Identifier les situations d'urgence et planifier leur prise en charge.
Le diagnostic d’hypoglycémie est facilement évoqué et confirmé grâce à la réalisation d’une glycémie capillaire chez un patient diabétique connu, mais il est moins aisé en dehors du diabète, du fait de la rareté de cette situation et de la diversité des symptômes d’hypoglycémie qui parfois retardent le diagnostic.
L’hypoglycémie doit être évoquée devant des signes adrénergiques et/ou neuroglucopéniques contemporains d’une mesure de la glycémie capillaire ou veineuse basse, et sa prise en charge doit être effectuée en urgence.
Les causes des hypoglycémies sont multiples, les causes médicamenteuses – notamment liées aux traitements hypoglycémiants du diabète – étant les plus fréquentes. En l’absence d’une cause évidente, une investigation diagnostique méthodique doit être menée pour confirmer l’hypoglycémie, identifier sa cause et initier un traitement adapté.

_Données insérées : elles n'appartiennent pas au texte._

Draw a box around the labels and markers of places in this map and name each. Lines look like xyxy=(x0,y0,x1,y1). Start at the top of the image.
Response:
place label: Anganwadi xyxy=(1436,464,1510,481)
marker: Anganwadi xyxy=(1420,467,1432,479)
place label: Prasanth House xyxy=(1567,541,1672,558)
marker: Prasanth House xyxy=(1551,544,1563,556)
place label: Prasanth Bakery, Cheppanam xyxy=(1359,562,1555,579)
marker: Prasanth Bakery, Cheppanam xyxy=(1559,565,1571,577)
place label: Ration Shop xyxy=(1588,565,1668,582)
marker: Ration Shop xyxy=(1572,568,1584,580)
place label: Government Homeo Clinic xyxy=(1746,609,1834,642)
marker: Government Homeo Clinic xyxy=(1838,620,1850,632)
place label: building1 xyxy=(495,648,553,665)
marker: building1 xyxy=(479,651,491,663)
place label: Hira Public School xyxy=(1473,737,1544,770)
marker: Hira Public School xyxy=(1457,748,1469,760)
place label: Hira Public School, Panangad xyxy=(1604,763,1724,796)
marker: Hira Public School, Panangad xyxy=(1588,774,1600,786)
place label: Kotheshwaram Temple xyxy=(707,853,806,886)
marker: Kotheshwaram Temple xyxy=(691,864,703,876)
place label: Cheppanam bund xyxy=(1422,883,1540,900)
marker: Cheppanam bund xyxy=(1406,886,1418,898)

Définition et signes cliniques de l’hypoglycémie
L’hypoglycémie est suspectée devant deux types de signes cliniques (
- les signes adrénergiques liés à l’activation neuronale sympathique, non spécifiques de l’hypoglycémie, et qui peuvent être absents lorsque les épisodes d’hypoglycémies, se répètent ou en cas de neuropathie végétative ;
- les signes neuroglucopéniques traduisant la privation cérébrale en glucose ; ces symptômes sont polymorphes et réversibles par la correction de l’hypoglycémie. Tout trouble de la conscience ou tout syndrome neurologique aigu doit faire rechercher une hypoglycémie jusqu’à preuve du contraire.
Diagnostic positif et étiologique chez un patient diabétique
La survenue d’hypoglycémies sévères ou fréquentes doit faire rechercher des facteurs favorisants :
- en cas de traitement par l’insuline : erreur de posologie, repas sauté ou peu riche en glucides, inadéquation entre la quantité de glucides ingérée et la dose d’analogue rapide de l’insuline administrée au moment du repas, délai trop long entre l’injection d’insuline et le repas, activité physique non anticipée, surdosage ou erreur par excès d’analogue lent de l’insuline, injection d’insuline dans une lipodystrophie, gastroparésie, prise d’alcool ;
- en cas de traitement par sulfamide hypoglycémiant ou répaglinide : surdosage ou erreur par excès d’hypoglycémiant oral, interférence médicamenteuse avec un hypoglycémiant oral, défaut d’épuration rénale d’un hypoglycémiant oral chez un sujet d’âge avancé, insuffisance rénale, jeûne ou prise de glucides insuffisante, activité physique, interaction d’une prise d’alcool avec celle d’un hypoglycémiant oral (tableau 2).
Diagnostic positif et étiologique en l'absence de diabète
Une hypoglycémie doit être évoquée lorsque les signes de la triade de Whipple sont observés au moment d’un malaise :
- présence de symptômes cliniques évocateurs d’hypoglycémie ;
- glycémie veineuse < 50 mg/dL (2,85 mmol/L) contemporaine des symptômes ;
- et correction rapide des symptômes par un resucrage.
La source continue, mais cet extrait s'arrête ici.